Extracted records:
** Begin **
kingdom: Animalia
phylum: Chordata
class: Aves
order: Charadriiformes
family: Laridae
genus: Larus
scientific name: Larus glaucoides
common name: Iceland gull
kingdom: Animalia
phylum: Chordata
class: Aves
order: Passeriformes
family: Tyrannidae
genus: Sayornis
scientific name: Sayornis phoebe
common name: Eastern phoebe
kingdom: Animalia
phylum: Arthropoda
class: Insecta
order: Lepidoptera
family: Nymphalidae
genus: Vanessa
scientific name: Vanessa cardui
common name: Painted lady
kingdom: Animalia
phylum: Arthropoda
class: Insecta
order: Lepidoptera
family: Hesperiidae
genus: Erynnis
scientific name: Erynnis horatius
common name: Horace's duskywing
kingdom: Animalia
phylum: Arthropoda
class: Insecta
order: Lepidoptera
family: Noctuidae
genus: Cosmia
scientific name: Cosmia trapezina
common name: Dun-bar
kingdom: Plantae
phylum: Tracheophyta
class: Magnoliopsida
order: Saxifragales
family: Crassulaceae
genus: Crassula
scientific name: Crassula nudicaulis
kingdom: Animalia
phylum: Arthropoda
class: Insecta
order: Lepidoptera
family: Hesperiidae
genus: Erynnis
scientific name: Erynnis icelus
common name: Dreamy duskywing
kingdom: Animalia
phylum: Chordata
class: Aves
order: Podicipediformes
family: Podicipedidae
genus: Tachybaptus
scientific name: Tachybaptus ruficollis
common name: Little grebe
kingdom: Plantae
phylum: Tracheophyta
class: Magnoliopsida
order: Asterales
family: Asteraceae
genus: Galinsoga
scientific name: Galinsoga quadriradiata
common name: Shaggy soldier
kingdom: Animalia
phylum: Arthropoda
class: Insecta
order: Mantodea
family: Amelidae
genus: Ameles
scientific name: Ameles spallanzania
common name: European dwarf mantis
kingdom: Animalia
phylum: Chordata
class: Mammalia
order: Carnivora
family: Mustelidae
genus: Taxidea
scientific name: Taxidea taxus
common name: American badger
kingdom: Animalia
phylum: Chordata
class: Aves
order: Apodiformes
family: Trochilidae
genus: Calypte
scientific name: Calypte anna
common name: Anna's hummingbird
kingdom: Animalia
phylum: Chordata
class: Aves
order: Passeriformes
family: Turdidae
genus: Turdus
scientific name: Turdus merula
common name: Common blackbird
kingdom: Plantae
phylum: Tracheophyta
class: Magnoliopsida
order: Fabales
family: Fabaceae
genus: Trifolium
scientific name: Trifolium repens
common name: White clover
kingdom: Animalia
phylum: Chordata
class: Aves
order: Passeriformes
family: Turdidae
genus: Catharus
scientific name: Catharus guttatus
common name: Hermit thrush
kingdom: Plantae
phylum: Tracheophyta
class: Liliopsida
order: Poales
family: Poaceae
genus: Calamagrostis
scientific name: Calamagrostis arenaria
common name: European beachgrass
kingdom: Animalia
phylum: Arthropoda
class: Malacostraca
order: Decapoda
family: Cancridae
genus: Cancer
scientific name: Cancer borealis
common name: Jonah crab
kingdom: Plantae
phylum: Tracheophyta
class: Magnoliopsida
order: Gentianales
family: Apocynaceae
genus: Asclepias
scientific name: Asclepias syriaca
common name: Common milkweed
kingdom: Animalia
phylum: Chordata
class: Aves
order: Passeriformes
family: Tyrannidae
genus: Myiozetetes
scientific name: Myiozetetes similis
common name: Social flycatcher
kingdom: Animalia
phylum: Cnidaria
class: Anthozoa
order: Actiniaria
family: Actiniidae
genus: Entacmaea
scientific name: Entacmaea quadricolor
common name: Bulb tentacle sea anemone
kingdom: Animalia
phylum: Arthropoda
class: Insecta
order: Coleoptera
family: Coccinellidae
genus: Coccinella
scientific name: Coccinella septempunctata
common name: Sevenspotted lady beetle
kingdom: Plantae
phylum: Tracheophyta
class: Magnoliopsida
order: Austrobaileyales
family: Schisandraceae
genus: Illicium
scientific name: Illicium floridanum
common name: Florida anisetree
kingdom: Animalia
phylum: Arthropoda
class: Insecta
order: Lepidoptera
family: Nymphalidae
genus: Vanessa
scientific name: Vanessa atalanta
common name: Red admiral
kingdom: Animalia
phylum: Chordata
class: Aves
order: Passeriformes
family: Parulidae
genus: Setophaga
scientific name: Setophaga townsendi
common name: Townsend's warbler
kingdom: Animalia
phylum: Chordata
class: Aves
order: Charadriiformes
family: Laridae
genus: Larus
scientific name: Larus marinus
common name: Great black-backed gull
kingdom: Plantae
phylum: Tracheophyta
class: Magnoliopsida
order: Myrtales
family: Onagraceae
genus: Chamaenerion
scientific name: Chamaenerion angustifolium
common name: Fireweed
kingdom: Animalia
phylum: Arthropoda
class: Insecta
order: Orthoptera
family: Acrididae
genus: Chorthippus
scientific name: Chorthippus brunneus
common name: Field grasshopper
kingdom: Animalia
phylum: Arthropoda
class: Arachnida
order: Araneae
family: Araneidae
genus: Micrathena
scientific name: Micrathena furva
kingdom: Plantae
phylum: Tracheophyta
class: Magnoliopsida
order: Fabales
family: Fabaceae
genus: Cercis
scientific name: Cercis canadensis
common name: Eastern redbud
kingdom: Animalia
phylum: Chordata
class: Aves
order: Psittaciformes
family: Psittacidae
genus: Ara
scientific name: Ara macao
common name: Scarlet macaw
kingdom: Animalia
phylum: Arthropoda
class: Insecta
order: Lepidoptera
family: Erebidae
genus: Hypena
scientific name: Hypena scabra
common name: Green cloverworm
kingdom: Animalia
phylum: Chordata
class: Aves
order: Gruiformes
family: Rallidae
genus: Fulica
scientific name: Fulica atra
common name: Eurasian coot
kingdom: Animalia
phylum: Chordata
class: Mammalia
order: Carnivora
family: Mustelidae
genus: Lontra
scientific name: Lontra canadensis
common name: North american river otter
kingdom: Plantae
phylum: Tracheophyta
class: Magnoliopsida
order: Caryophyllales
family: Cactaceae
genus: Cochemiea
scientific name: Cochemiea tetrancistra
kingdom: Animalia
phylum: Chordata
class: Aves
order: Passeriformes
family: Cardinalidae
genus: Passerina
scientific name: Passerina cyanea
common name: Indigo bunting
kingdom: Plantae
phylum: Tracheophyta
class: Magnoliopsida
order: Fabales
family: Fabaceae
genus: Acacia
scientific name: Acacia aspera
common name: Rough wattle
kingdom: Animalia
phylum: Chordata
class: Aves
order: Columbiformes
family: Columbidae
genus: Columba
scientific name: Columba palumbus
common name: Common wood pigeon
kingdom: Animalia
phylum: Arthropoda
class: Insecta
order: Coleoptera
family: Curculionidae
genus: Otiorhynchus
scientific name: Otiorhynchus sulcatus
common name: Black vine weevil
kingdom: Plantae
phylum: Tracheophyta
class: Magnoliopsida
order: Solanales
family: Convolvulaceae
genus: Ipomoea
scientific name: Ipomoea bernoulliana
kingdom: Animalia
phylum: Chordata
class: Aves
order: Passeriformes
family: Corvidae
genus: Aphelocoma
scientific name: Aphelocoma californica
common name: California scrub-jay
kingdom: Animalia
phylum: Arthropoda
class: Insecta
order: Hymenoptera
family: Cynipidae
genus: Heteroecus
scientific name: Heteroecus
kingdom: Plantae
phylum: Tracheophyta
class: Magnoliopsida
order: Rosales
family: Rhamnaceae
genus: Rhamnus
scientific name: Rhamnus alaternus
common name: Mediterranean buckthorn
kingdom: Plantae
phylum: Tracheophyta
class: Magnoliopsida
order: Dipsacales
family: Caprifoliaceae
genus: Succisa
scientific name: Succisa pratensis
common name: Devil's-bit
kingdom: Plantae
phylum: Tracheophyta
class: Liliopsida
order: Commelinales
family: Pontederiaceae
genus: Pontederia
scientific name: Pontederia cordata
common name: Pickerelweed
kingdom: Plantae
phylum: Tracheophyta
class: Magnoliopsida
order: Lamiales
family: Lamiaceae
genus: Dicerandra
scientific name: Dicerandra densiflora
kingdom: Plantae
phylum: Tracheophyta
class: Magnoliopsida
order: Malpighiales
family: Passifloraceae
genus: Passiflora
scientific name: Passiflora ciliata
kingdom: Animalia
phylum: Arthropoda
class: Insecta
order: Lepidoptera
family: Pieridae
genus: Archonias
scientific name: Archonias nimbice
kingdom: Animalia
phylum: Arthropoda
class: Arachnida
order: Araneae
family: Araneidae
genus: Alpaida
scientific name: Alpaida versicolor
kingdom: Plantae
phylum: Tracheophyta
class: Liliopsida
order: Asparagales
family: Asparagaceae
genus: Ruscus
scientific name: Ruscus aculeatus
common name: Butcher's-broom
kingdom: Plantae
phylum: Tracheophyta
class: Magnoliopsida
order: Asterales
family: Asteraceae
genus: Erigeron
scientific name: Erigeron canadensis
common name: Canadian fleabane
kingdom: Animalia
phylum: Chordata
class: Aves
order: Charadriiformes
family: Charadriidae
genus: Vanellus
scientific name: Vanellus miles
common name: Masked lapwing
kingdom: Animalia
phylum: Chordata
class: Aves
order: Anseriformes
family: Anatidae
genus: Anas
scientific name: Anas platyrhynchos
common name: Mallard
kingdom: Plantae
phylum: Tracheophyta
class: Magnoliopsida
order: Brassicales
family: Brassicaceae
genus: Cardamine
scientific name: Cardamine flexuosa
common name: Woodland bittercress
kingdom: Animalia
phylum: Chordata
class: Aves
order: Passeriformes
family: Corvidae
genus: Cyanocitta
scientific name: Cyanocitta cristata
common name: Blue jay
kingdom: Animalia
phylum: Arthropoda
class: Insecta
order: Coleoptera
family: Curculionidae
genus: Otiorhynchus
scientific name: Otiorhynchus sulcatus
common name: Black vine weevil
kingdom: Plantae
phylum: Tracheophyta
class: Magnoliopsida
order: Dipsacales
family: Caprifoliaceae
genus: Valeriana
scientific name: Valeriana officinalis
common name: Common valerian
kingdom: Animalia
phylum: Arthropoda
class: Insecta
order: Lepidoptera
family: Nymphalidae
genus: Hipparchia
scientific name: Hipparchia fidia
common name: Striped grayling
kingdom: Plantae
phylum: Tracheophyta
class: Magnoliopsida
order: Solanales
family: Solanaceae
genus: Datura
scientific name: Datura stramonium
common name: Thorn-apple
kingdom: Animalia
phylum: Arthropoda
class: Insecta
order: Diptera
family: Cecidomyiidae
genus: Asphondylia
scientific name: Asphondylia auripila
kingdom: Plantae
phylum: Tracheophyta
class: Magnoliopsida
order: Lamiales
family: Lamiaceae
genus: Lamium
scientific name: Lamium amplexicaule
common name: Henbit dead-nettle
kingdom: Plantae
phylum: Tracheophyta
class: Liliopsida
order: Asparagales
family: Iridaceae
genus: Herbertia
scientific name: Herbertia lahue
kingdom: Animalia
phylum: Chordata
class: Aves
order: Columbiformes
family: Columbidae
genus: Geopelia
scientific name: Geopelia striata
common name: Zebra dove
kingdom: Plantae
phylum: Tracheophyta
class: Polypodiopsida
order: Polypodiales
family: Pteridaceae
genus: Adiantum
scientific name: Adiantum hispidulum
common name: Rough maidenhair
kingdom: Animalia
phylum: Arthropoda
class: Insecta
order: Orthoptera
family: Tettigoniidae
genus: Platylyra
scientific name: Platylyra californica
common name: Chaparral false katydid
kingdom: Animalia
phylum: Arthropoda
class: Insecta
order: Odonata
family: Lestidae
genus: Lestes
** End **
Task objective: Arrange the lines of the listing between the line containing "common name: Striped grayling" and the line containing "scientific name: Asphondylia auripila", inclusive, as a Markdown table with the columns Row and Line, omitting any blank lines.

Answer to this problem:
| Row | Line |
|---|---|
| 1 | common name: Striped grayling |
| 2 | kingdom: Plantae |
| 3 | phylum: Tracheophyta |
| 4 | class: Magnoliopsida |
| 5 | order: Solanales |
| 6 | family: Solanaceae |
| 7 | genus: Datura |
| 8 | scientific name: Datura stramonium |
| 9 | common name: Thorn-apple |
| 10 | kingdom: Animalia |
| 11 | phylum: Arthropoda |
| 12 | class: Insecta |
| 13 | order: Diptera |
| 14 | family: Cecidomyiidae |
| 15 | genus: Asphondylia |
| 16 | scientific name: Asphondylia auripila |